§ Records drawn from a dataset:

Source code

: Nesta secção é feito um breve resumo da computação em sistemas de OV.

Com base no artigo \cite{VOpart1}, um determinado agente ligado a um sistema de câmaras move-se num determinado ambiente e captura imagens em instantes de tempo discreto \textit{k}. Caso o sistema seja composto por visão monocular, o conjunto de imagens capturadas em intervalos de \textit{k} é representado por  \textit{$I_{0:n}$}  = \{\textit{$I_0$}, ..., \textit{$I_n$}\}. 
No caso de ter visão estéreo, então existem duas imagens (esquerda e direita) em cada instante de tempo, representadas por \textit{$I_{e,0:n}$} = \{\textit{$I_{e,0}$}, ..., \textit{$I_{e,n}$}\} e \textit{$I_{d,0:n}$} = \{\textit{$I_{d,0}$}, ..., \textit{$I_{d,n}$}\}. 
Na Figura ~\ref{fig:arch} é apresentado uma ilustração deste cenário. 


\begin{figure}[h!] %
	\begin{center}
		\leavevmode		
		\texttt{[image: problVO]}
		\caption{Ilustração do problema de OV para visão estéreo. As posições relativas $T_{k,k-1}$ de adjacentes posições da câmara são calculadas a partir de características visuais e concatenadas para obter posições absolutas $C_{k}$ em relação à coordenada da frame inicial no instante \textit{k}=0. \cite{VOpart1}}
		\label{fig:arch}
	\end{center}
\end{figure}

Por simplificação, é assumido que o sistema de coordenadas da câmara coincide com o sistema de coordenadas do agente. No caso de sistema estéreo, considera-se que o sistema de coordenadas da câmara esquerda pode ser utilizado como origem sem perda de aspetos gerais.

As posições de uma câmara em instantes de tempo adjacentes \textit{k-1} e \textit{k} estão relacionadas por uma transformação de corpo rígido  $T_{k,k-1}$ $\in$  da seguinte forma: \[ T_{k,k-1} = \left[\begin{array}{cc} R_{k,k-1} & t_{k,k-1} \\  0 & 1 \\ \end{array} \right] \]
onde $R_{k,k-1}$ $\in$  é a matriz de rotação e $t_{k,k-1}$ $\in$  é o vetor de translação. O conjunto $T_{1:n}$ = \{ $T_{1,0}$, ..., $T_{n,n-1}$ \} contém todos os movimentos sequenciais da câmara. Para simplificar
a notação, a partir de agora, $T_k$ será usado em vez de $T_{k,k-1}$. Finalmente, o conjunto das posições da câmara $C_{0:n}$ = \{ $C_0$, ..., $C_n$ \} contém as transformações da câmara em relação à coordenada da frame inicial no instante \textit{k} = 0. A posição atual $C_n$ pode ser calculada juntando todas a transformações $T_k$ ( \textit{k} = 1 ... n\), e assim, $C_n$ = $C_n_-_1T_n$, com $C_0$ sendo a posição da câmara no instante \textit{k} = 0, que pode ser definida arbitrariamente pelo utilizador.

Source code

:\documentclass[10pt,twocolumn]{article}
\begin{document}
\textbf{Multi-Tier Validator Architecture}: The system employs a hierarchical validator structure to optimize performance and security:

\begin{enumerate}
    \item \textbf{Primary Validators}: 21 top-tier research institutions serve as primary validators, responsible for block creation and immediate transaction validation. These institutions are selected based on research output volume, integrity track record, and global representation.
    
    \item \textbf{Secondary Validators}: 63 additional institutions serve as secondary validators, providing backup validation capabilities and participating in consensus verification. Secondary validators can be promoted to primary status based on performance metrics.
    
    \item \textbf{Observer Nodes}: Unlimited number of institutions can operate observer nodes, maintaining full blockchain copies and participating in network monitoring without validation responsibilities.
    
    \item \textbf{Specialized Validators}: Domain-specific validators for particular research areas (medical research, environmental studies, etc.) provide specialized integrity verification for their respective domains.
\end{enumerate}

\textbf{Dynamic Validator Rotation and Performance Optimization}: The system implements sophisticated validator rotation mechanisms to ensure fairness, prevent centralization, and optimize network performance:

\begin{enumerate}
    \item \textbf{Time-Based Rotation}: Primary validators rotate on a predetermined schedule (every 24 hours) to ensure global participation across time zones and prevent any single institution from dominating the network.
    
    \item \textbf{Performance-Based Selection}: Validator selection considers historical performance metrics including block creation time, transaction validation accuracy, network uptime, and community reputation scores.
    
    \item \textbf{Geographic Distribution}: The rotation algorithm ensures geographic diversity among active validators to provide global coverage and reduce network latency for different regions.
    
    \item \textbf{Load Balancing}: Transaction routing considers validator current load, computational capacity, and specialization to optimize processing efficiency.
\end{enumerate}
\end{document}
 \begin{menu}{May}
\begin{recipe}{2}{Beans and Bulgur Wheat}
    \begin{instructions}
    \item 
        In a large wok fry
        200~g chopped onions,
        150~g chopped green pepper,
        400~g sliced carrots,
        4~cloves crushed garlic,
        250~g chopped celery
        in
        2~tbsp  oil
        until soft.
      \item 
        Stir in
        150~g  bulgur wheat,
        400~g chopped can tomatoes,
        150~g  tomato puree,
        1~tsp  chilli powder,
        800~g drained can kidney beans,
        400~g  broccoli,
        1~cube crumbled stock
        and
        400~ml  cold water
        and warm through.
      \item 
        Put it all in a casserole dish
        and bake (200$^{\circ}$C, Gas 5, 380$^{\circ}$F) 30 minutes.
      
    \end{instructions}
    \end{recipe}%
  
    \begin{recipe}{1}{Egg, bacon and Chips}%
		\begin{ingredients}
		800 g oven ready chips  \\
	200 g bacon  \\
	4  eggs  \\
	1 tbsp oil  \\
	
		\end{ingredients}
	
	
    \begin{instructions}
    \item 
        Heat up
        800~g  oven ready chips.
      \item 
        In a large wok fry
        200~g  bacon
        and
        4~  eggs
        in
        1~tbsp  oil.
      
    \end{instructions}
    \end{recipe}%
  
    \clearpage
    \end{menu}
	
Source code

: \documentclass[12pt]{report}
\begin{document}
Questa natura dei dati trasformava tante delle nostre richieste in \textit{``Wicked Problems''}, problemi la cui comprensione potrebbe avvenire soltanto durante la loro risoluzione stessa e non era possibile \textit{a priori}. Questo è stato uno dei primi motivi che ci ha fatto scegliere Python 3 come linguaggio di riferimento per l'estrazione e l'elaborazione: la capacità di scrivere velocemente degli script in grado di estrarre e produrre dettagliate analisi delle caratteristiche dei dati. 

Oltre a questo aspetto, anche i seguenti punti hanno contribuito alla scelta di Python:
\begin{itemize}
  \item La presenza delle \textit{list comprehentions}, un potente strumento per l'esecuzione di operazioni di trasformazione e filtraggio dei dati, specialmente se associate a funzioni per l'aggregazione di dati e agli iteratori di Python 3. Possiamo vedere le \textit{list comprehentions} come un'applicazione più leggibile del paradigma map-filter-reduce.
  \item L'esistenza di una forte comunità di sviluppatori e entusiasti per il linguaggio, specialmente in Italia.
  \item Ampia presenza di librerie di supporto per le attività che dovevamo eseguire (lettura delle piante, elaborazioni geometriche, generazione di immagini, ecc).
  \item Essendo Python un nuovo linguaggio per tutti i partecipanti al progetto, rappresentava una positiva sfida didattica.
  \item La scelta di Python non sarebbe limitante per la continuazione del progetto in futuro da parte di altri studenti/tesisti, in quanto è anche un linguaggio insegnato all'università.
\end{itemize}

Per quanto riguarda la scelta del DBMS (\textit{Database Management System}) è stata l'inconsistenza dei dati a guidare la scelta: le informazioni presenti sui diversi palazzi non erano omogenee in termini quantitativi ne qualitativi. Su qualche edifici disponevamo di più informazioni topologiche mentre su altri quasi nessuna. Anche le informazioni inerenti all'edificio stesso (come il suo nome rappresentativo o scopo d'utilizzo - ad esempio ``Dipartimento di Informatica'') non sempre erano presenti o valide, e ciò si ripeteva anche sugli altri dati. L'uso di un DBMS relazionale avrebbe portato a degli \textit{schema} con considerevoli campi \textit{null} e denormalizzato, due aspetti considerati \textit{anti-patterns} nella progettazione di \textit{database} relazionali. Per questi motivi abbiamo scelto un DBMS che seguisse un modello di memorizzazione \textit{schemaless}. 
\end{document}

§ TO DO:
What is the number of lines in the records that contain the word "tempo"? Answer with the number and nothing else.

§ TASK RESULT:
3